さっそく直させていただきました! 誤認のないように気をつけてはおりますが、今後ともこのような間違いがありましたら、遠慮なくコメントいただきたいです!

投稿: リウ | 2010年12月19日 (日) 15時29分

さようでございましたか。シェパードを。
大型犬を飼うのは大変なことですよね。
きっと訓練されて活躍されたことでしょう。
警察などの職業犬として向いている犬種なんですね?
盲導犬は圧倒的にラブラドールが多いように。

このドラマ、豪華な俳優がほんの5〜6分のシーンのためにたくさん出演。
もったいないですよね。
2時間半くらいのバージョンも作ればいいのに。

衣装のほうは、仲リイサちゃんの着物も承ったらしいのですが
なんと…あの玉鉄との2ショット写真だけかい!ハァアア。。shock

時代衣装は、衣装会社のかたが
その時代の着物を探してこられて
女優さんのサイズに合わせて直すのです。
草笛さんもたくさん着られましたが、1シーンが短くてもったいな〜い。

投稿: マイティ | 2010年12月19日 (日) 15時40分

追伸

教育テレビでダイジェストで放送したのは、
犬(小型犬ばかり)を飼ってる子供たちをスタジオに招き
ドラマを少しずつ見せ、感想を聞くような構成でして
最後のアルマが飼い主を船に乗せるために乱暴を働いたシーン、子供たちも涙を流しておりました。
意味がわかるんだねえ。(普通わかる?)

番組終盤に子役ちゃん二人がゲストで登場。
ゲゲゲのコのほうは無邪気なものでしたが
子ども店長はマジメな顔で「ボクは自分の犬が戦争へ行ったら悲しい。戦争はいけない」などと、しっかり語っておりましたよ。

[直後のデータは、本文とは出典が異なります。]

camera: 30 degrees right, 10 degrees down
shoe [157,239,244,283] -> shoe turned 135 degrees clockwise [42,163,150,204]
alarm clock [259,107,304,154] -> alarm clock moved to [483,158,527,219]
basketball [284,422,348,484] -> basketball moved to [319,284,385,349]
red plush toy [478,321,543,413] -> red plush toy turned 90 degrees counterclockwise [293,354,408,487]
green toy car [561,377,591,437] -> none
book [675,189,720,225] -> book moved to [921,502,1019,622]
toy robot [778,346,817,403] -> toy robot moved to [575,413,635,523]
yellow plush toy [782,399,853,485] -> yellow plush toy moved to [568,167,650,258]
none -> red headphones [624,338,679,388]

このコはNHKのサイトにあがってる宣伝ムービーでも重要な配役としてドラマについて語り、破綻してないし尺も丁度いいです。
清史郎、恐ろしいコ。(ガラスの仮面ふうに)

投稿: マイティ | 2010年12月19日 (日) 15時50分

マイティ様
再コメント、ありがとうございます。 返信遅れまして申し訳ありません。

我が家ではこれを教訓に、そのあとトイプードルばかりを飼っております。 家族の知り合いにブリーダーみたいな人がおりまして、タダ同然で譲ってもらっているみたいです(私は全く関与していないので、あまり事情は分かりませんが、まともにペットショップで買ったら法外な値段ですよね…coldsweats01)。

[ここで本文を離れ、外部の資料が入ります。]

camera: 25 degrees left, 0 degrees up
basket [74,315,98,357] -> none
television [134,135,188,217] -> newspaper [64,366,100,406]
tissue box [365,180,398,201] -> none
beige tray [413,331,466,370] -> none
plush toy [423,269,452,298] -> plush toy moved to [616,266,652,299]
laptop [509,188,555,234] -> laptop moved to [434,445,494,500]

テレビ番組って、やたらかたらと撮りまくって、結局放送されるのはほんの一部、という、実に効率の悪いことをやっているような気がしてなりません。 それだけ湯水のように経費が使えるんでしょうし、要するに世間一般の感覚とはかなり違うお大名商売なんでしょうね。 このことについて語り出すと長くなりそうなのでやめます(実際今かなりずらずら書いたのですが、過激なので削除いたしました…coldsweats01)。

勘違いついでに申しますと(笑)仲里依紗チャン、私はずっと 「なかざと・いさ」 チャンだとばかり思っていました(汗)。 玉山鉄二サンも、かなり前の話になりますが、玉木宏サンと顔も名前も似通っていて区別がついてませんでした(爆)。 いまにして思えばどうして混同していたのか不明です(ハハ…)。

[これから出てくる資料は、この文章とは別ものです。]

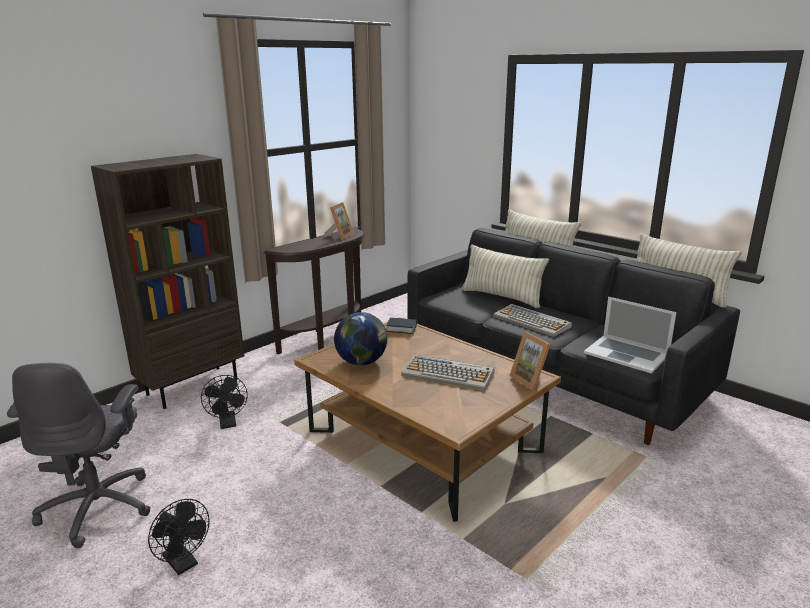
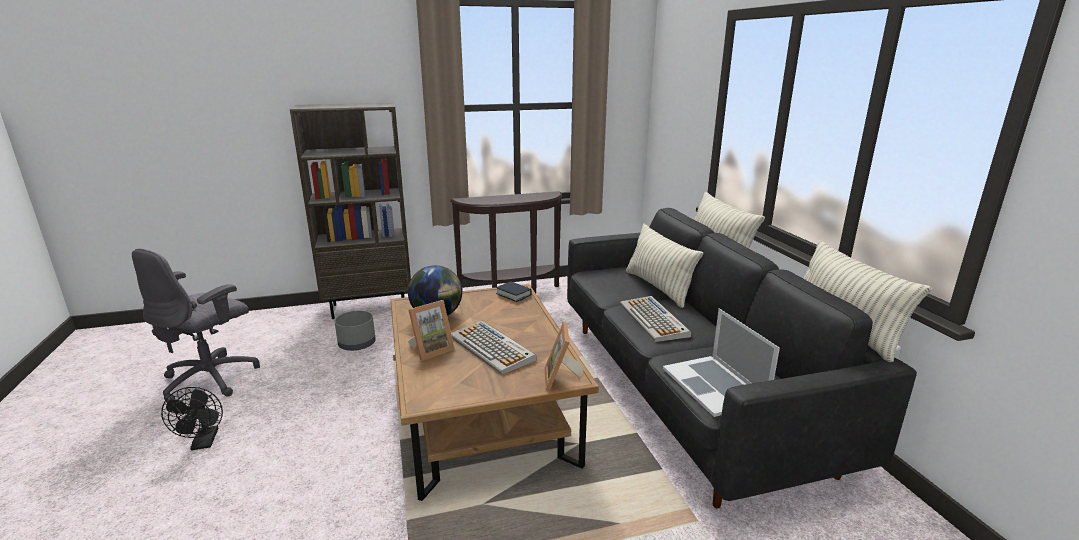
camera: 30 degrees right, 0 degrees up
black fan [201,375,248,429] -> grey planter [334,311,376,351]
picture frame [324,202,354,240] -> picture frame moved to [408,300,455,361]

こども店長クンはかなりしっかりしておりますね~。 なんか石川遼クンに似た空気を感じますネ。 なんか私も、小さいころからもうちょっとまともに育っていたらこのくらいの人物になれたかもしれない…ワケないか(爆)。 なにしろ根がかなりズボラですので(あ~あ)。

投稿: リウ | 2010年12月20日 (月) 06時40分

昨日H23.2.20NHKで夕方見ました!途中からスイッチを入れて、見たんですが釘づけで、見入ってしまいました!こんなに泣いたのは、、フランダースの犬以来です(泣)戦争って残酷で酷いです(泣)アルマが最後にわざと噛みつき、船に乗らない考え(号泣)切なくて、寂しすぎます(泣)今日も思い出すと涙が出ます(泣)

投稿: チビ代 | 2011年2月21日 (月) 20時37分

チビ代様
コメント、ありがとうございます。 再放送をご覧になったんですね!
「フランダースの犬」 以来って、まさかリアルタイムじゃないですよねcoldsweats01。 リアルタイムで見ていたら、もう40年くらいになってしまいますもんねsmile

今よりずっと動物蔑視が当たり前だった時代に、こんなふうにして自分はたちの悪い犬なんだ、とアピールしてしまうアルマ、いったいどんな思いで噛みついていったんでしょうね。 私はドラマを見てからもうふた月ほど経ちますが、やはりそれを考えると泣けてきます。 いいドラマでした~。